= TEXT FOR ANALYSIS =
= Beginning of Section =

South Africa’s main opposition party has filed papers with the Constitutional Court to challenge the government’s decision to pull out of the International Criminal Court (ICC).
South Africa will become the first country to quit the Hague-based court next year, after formally declaring its departure last week, saying ICC membership conflicted with its diplomatic immunity laws.
The opposition Democratic Alliance (DA) hopes the Constitutional Court, the final arbiter on constitutional issues, can intervene.
“The notice of withdrawal is in breach … of the Constitution, as it was delivered without first securing a resolution of Parliament authorising South Africa’s withdrawal,” the party said in a statement setting out its legal argument.
South Africa last year announced its intention to leave after the ICC criticised it for disregarding an order to arrest Sudanese President Omar Hassan al-Bashir, accused of genocide and war crimes, when he visited the country. Bashir denies the accusations.
The 124-member ICC is the first legal body with permanent global jurisdiction to prosecute genocide, crimes against humanity and war crimes but has secured only five substantive verdicts in 14 years, all of them on Africans, leading to criticism it unfairly targets Africa.
Burundi’s leader last week signed a decree to leave the ICC and Kenya’s parliament is considering following suit.
The head of the ICC’s governing body, Senegal’s justice minister Sidiki Kaba, said: “We regret these withdrawals.”
“Clearly, the criticism brought against the International Criminal Court is that it is a vehicle of a two-speed justice, a selective justice, a justice of the white man,” he said, but insisted “it was African countries themselves that chose to take their cases to the ICC.”
South Africa’s Business Day newspaper said in an editorial on Monday: “The intention to withdraw from the court undermines South Africa’s reputation as a defender of human rights.”

= End of Section =

= ACTIVITY LIST =
- A) Copy out the part of the news report on South Africa and the ICC that opens with the words containing "South Africa’s main" and closes with "Criminal Court (ICC).".
- B) Decide whether each statement agrees with the news report on South Africa and the ICC, answering yes or no and quoting the words of the report that settle it: (i) The Democratic Alliance filed its challenge with the Supreme Court. (ii) Burundi's leader signed a decree to leave the ICC. (iii) Kenya's parliament has already voted to leave the ICC.

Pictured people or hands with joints
= Beginning of Section =

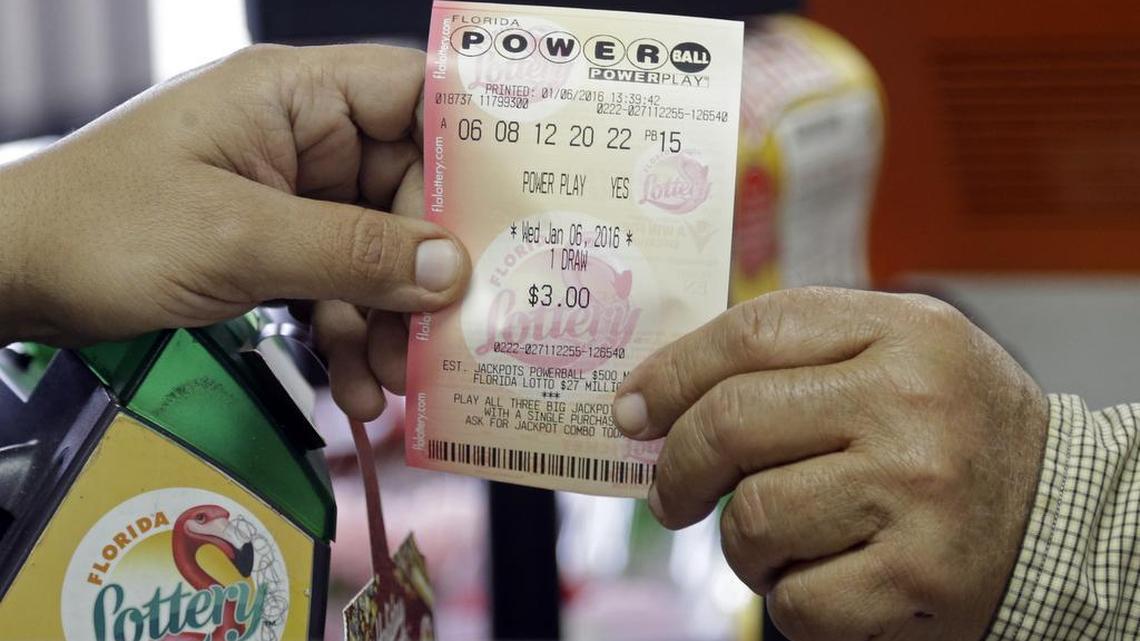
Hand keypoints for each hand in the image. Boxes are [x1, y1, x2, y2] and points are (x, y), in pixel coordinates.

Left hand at [0, 44, 469, 419]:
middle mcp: (305, 138)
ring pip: (377, 251)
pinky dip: (349, 335)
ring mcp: (290, 195)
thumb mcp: (239, 240)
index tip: (518, 206)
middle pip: (407, 192)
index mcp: (298, 96)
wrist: (15, 277)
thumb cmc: (102, 227)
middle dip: (427, 270)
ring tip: (392, 380)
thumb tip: (453, 267)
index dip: (472, 144)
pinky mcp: (274, 244)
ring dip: (389, 319)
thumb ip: (352, 253)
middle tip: (450, 332)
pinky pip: (338, 284)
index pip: (416, 95)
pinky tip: (352, 385)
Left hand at [613, 287, 1048, 640]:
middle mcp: (911, 404)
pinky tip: (825, 577)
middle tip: (670, 494)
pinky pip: (794, 598)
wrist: (1063, 515)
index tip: (632, 408)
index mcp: (902, 332)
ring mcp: (917, 492)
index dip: (672, 372)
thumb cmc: (951, 429)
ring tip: (778, 540)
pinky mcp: (918, 577)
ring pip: (754, 517)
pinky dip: (788, 597)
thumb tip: (660, 394)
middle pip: (733, 423)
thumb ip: (795, 358)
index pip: (753, 334)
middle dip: (678, 466)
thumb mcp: (896, 355)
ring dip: (743, 542)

= End of Section =

= RESULTS OF THE EXERCISE =
- A)
South Africa’s main opposition party has filed papers with the Constitutional Court to challenge the government’s decision to pull out of the International Criminal Court (ICC).

- B)
(i) No: "South Africa’s main opposition party has filed papers with the Constitutional Court"
(ii) Yes: "Burundi’s leader last week signed a decree to leave the ICC"
(iii) No: "Kenya’s parliament is considering following suit"